**WHAT THE TASK ASKS:** Copy the text lines of every item below word for word, leaving out the pictures.

**DATASET:**
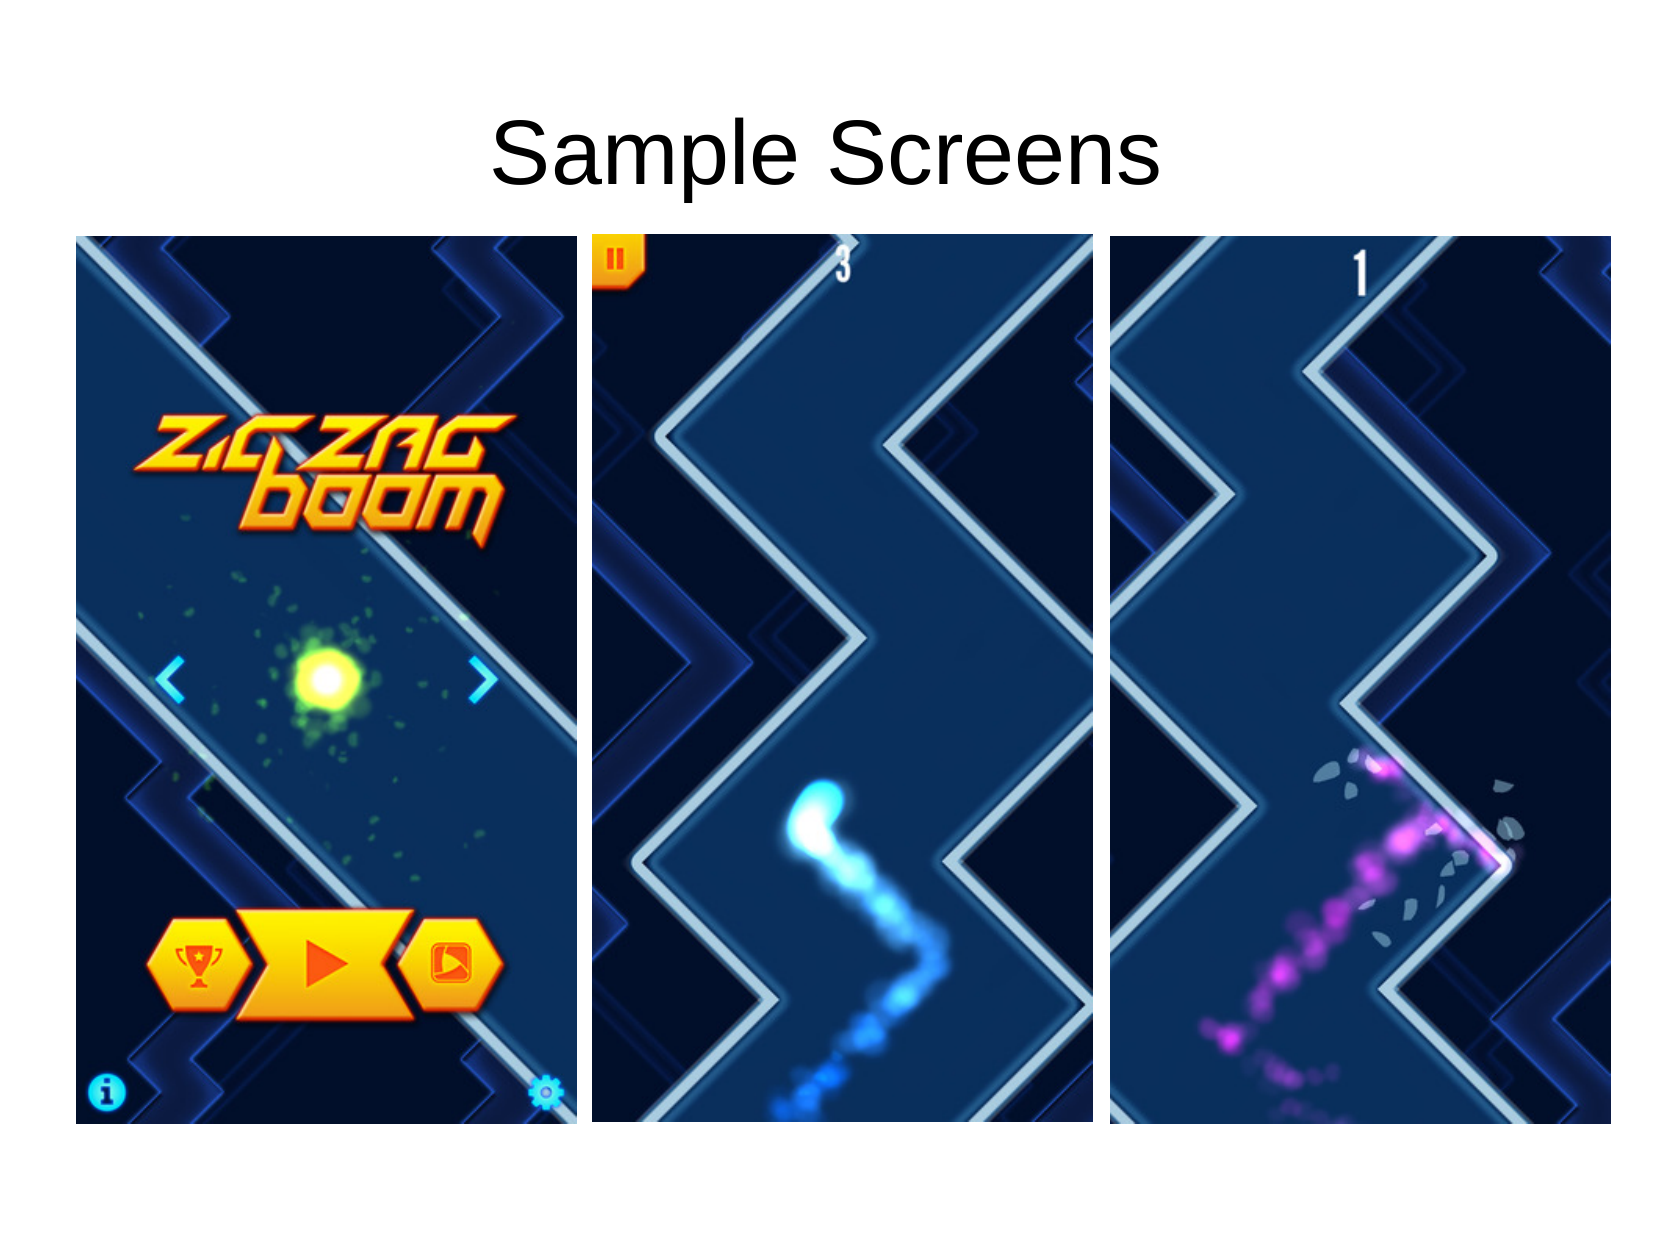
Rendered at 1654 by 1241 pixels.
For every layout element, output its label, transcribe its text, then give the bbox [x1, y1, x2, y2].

picture [76, 236, 577, 1124]
picture [1110, 236, 1611, 1124]
title Sample Screens [82, 49, 1571, 257]
picture [592, 234, 1093, 1123]
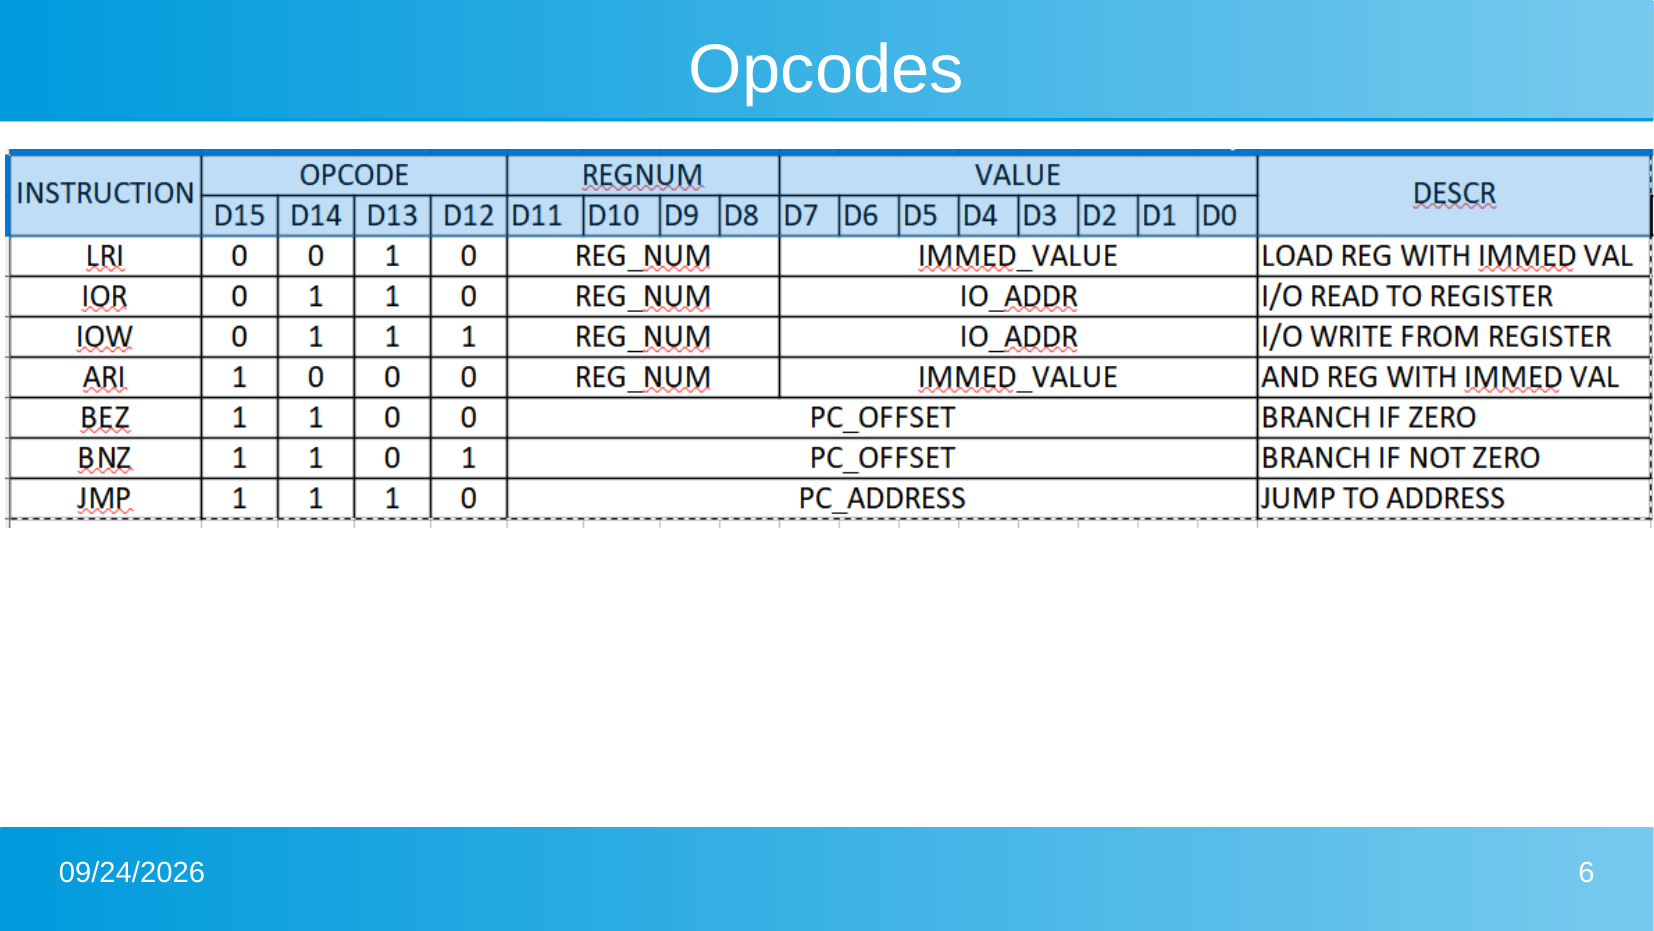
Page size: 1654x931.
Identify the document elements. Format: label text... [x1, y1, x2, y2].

**THE SOLUTION:**
Rendered at 1654 by 1241 pixels.
For every layout element, output its label, transcribe its text, then give the bbox [x1, y1, x2, y2].

picture [76, 236, 577, 1124]
picture [1110, 236, 1611, 1124]
title Sample Screens [82, 49, 1571, 257]
picture [592, 234, 1093, 1123]
Page size: 1654x931.
Identify the document elements. Format: label text... [x1, y1, x2, y2].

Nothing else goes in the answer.